En réalité, une grande partie de notre peuple cherche à comprendre ce qui s’est passé. Il est ouvert à des discussions approfondies, plus marquées sur les enjeux nationaux.

Grandit aussi un rejet des amalgames et des politiques discriminatoires. Oui, nous portons un discours pour faire reculer la haine, et faire gagner la fraternité, la liberté, l’égalité, la paix.

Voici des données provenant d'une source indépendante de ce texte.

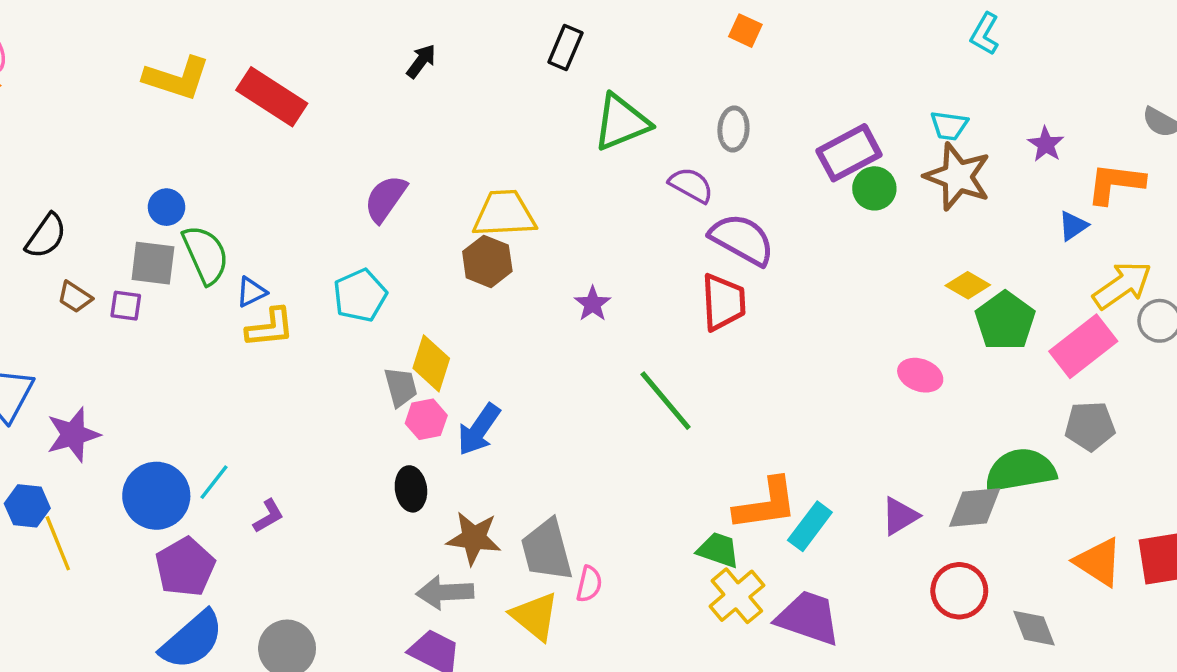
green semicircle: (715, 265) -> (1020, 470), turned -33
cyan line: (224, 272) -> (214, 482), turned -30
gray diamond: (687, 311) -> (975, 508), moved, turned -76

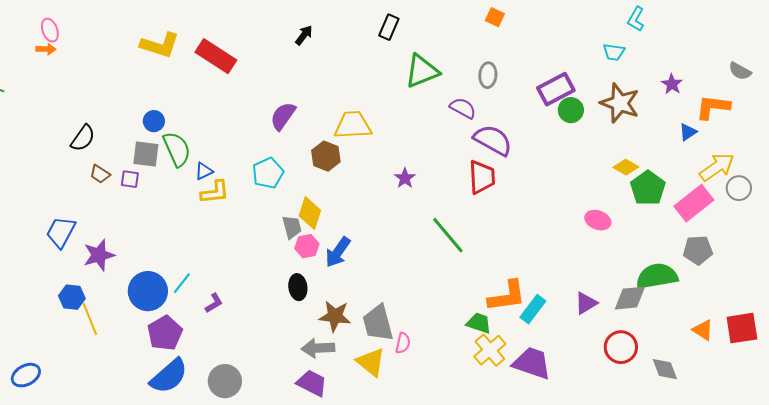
cyan trapezoid: (949, 126) -> (614, 52), moved
brown hexagon: (487, 261) -> (326, 156), moved
orange triangle: (1098, 562) -> (703, 330), size x0.7

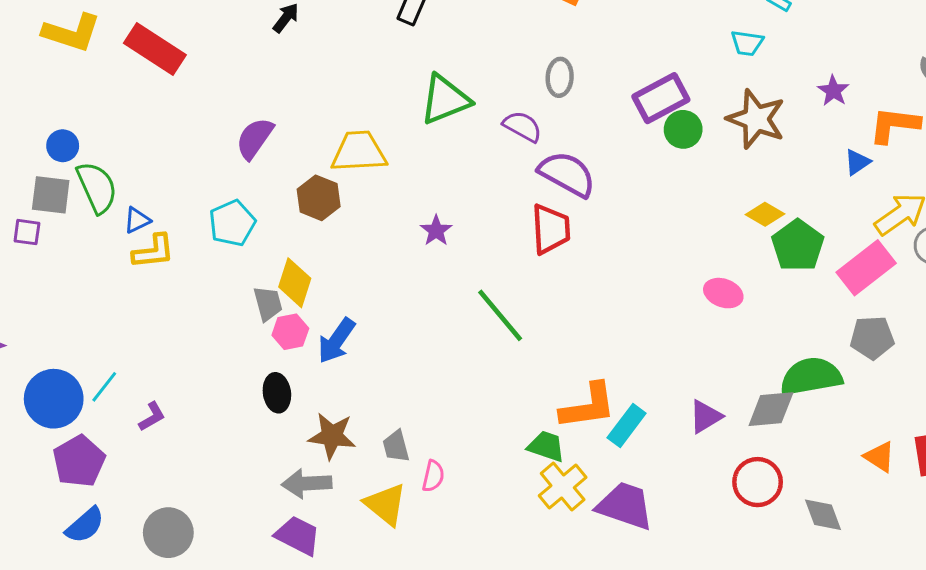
green triangle: (422, 71) -> (445, 100), moved
gray trapezoid: (378, 323) -> (396, 446), size x0.6
blue semicircle: (169, 376) -> (85, 525), size x0.7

Les françaises et les français, de nombreux jeunes sont disposés à débattre des conditions nécessaires pour que ces valeurs ne soient pas simplement un drapeau tricolore aux fenêtres.

Liberté, Egalité, Fraternité, c’est la République pour tous. Le vivre ensemble est impossible s’il se construit sur des inégalités. La République est malade de l’austérité qui lui est imposée.

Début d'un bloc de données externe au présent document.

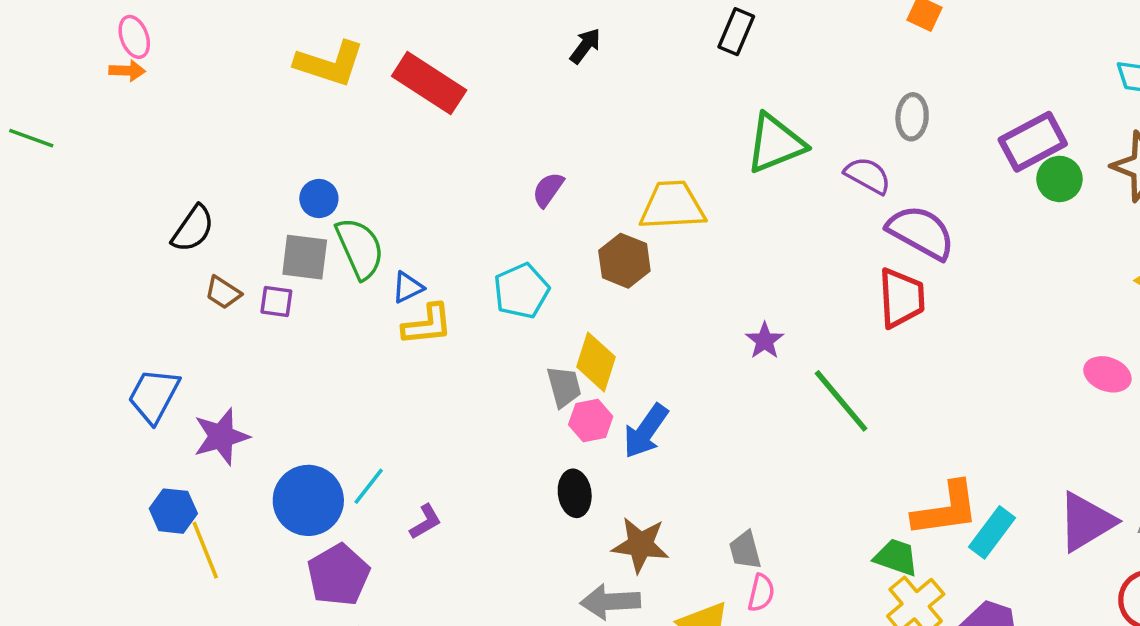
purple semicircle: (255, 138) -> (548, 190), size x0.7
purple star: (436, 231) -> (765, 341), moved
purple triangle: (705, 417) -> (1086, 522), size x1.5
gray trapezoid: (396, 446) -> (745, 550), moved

Le président de la République vient de déroger à la règle d’or européenne du pacte de stabilité pour un pacte de sécurité. Les moyens de police et de justice vont être légitimement renforcés. Mais il faut aller plus loin : pas de cohésion nationale sans cohésion sociale. On a vu dans ces circonstances exceptionnelles la grande qualité et le dévouement de ces services publics. On a vu également des hospitaliers, des secouristes, des agents d’Etat et des communes qui ont fait face sans défaut. Mais notre République fragilisée aussi a besoin de plus de professeurs, d’encadrants sportifs, de moyens culturels pour combattre l’obscurantisme, enseigner la culture de Paix et le respect de l’égalité homme femme, pour souder notre jeunesse sur un projet de réussite, d’avenir au sein de notre pays.

Et là aussi il faut s’émanciper de la règle d’austérité européenne, et redonner les moyens aux services publics à tous les niveaux.

Au-delà de l’état d’urgence qui doit rester sous contrôle démocratique, on ne s’en sortira pas sans déclarer l’urgence sociale. Travaillons à l’égalité, à la fraternité sans laquelle la France risque de voir sa liberté s’étioler.

Et il faut aller contre les logiques de régression qui seraient portées à la direction des Régions, par une droite offensive, ou par le Front national, qui veulent faire de ces institutions des fers de lance de l’austérité !

Le vote pour la liste Conduite par notre ami Sebastien JUMEL qui portent nos valeurs est le moyen efficace de leur faire échec, c’est le vote le plus utile en faveur du mieux vivre ensemble, des droits sociaux.

Au plan international, s’ouvre là aussi un débat populaire sur le combat incontournable contre Daech. Et sur les conditions de la paix.

Nous avons une écoute attentive sur cette question essentielle. Œuvrer pour la paix, c’est en effet changer la donne dans cette région, c’est mettre l’ONU au cœur de tout processus, c’est en finir avec les logiques de guerre qui ont conduit au chaos sur lequel prospère Daech, c’est assécher les sources d’approvisionnement de l’Etat Islamique en armements, matériels, financements, ce qui revient à faire pression sur les puissances régionales -Turquie, Arabie Saoudite, Qatar -afin qu’elles cessent leur double jeu honteux, qu’elles abandonnent leur stratégie de blocage de tout processus de paix. De même, le combat des kurdes ne mérite-t-il pas un soutien plus résolu de la France, l’embargo exercé à leur égard par Erdogan ne doit-il pas être dénoncé avec plus de vigueur ?

Conquérir la paix, c’est d’abord arrêter la guerre. L’action militaire renforcée décidée par le gouvernement de notre pays pose question. Sous peine d’échec, elle doit être située sous l’égide de l’ONU, dans un cadre plus global d’une politique de paix n’omettant aucun des partenaires concernés, d’une politique de développement économique et social de la région qui passe notamment par une aide internationale et l’allocation de crédits massifs et à des taux d’intérêts très bas en faveur de l’éducation, de la formation, de la santé.

Aujourd’hui, malgré tout, la situation reste très ouverte, et nul ne peut prévoir à cet instant, instituts de sondage compris, ce que diront les urnes.

Pour ces derniers jours de campagne, l’Anecr appelle tous les élus communistes et républicains à se tourner avec confiance vers nos concitoyens. Démultiplions les contacts avec les électrices et les électeurs, ne reculons devant aucune démarche utile : courriers publics, présence dans les marchés et les espaces publics, porte à porte… Cela comptera indéniablement pour le résultat, pour disposer d’élus régionaux au service du progrès social, de la démocratie, de la paix.